Crying by Björk Lyrics Meaning – Unraveling the Paradox of Urban Isolation


You can view the lyrics, alternate interprations and sheet music for Björk's Crying at Lyrics.org.
Article Contents:
  1. Music Video
  2. Lyrics
  3. Song Meaning

Lyrics

I travel
All around the city
Go in and out of
Locomotives
All alone

There’s no one here
And people everywhere

Crying ’cause I need you
Crying I can feel you
Crying ’cause I need you
Crying ’cause I care

It’s a hot day
And I’m dressed lightly
I move carefully
Through the crowd

Here everyone
Is so vulnerable
And I’m aswell

There’s no one here
And people everywhere

Crying ’cause I need you
Crying I can feel you
Crying ’cause I need you
Crying ’cause I care

Only if a ship would sail in
Or just somebody came
And knocked at my door
Or just (or just) something

Crying ’cause I need you
Crying I can feel you
Crying ’cause I need you
Crying ’cause I care

Full Lyrics

At first blush, ‘Crying’ by Björk appears to be a straightforward outpouring of emotional pain, a raw nerve exposed in the stark light of day. But like the streets of a bustling city hiding countless untold stories, the song is a complex tableau of human experience. With her signature eclectic sound, Björk delivers a visceral anthem that is as heart-rending as it is enigmatically relevant.

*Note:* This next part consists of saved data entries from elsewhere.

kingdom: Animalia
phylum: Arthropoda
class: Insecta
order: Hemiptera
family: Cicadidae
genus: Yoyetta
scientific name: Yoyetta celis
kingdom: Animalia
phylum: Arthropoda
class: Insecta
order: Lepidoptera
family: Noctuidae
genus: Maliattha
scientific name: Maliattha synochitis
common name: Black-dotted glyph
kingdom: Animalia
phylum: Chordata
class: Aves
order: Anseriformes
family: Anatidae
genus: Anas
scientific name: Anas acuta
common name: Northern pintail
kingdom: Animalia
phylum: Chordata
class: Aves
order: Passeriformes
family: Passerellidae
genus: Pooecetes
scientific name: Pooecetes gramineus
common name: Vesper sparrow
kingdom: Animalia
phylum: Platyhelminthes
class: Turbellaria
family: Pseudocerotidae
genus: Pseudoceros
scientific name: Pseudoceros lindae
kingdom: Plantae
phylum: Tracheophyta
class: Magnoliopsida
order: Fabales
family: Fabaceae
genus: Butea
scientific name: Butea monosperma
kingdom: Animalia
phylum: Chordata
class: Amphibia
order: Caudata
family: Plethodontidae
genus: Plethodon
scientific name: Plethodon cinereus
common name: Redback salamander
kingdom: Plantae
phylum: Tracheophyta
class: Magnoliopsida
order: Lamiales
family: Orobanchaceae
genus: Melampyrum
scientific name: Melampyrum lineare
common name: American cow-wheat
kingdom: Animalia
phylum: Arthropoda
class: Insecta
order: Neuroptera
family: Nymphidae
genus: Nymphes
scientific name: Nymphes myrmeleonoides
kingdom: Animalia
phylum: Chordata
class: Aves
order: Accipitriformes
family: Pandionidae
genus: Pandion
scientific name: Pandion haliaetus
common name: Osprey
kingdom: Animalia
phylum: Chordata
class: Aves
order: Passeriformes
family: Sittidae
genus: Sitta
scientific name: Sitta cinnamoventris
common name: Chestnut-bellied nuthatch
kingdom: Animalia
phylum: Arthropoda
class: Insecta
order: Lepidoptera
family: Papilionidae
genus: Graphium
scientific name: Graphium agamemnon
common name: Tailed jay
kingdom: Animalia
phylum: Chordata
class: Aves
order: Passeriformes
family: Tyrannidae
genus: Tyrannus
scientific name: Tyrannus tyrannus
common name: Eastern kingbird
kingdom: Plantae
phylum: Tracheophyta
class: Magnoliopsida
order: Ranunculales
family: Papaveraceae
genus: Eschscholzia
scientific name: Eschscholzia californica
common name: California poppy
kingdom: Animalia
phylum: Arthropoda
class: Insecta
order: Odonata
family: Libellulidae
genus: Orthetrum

The Iceland-native’s distinctive voice cuts through the ambient noise of the everyday with a clarity that commands attention. In ‘Crying,’ we hear the fusion of electronic ardor with the distinctly universal theme of longing for connection amidst the chaos of urban life. It’s an electro-ballad that tantalizingly defies the barriers of the personal and the shared commuting experience.

The Solitary Commuter’s Lament

Björk’s lyrics paint a picture of a solitary figure moving through the veins of the city—trains, streets, crowds—alone. The paradox of being alone in a city full of people is a powerful image that encapsulates the urban experience. It speaks to the anonymity of crowded spaces and the silent stories that simmer beneath the surface of every passerby.

This admixture of isolation amid a sea of humanity is an experience not unique to any single soul in a city. The ‘locomotives’ are more than just trains; they are the relentless movement of life, that feeling of being swept away in a current that is both fueled by and indifferent to individual desires and despairs.

Vulnerability Stripped Bare Amidst the Crowd

There’s a contrast beautifully depicted by Björk between the external and the internal in the line ‘It’s a hot day / And I’m dressed lightly / I move carefully / Through the crowd.’ On the surface, this could speak to the physical discomfort of heat, yet it also deftly illustrates the emotional state of being uncovered, unprotected, and vulnerable against the elements of human contact.

When Björk sings ‘Here everyone / Is so vulnerable / And I’m aswell,’ with that chilling Icelandic inflection, it’s as though an entire city’s facade of strength cracks to reveal the fragile reality within. The ‘light dress’ of the passerby conceals a heavy heart, and in this, there’s an implicit solidarity found in the shared facade of the urban throng.

A Chorus of Desperation: ‘Crying ’cause I need you’

The chorus of ‘Crying’ is a refrain that echoes in the empty spaces between heartbeats. It is at once a demand and a plea, a statement of vulnerability that resonates with anyone who has ever yearned for connection. To cry because one ‘needs’ implies a lack that is felt profoundly and acutely – it is not merely wanting or desiring, it is about a fundamental human requirement.

The repetition of these lines – a mantra of necessity – acts as a call to the listener to empathize, to understand the depth of human dependence on one another for emotional sustenance.

The Song’s Hidden Meaning: An Ode to Disconnection

While the theme of crying for another’s presence is universal, there’s a deeper commentary at play in Björk’s song. The track encapsulates the modern dilemma of connectivity versus authentic connection. We are ‘all around the city,’ in constant motion, in the age of instant communication, yet authentic emotional connection feels more elusive than ever.

Through the electronic pulse of the music, the hopeful desperation in Björk’s delivery, and the poignant simplicity of her words, ‘Crying’ becomes more than a song—it becomes a mirror to our own dissociation within the bustling nerve centers of human habitation.

The Penetrating Echo of Memorable Lines

Certain lines linger long after the song ends, such as ‘Only if a ship would sail in / Or just somebody came / And knocked at my door / Or just (or just) something.’ The specificity of her longing for connection culminates in the defeat of an ‘or just something’—a testament to the depth of her desolation.

This haunting admission, paired with the impassioned repetitions of ‘Crying ’cause I need you,’ etches a memorable mark on the listener’s psyche. It’s these moments of piercing clarity amidst the swirling emotions that give ‘Crying’ its undeniable power and lasting impact in Björk’s discography.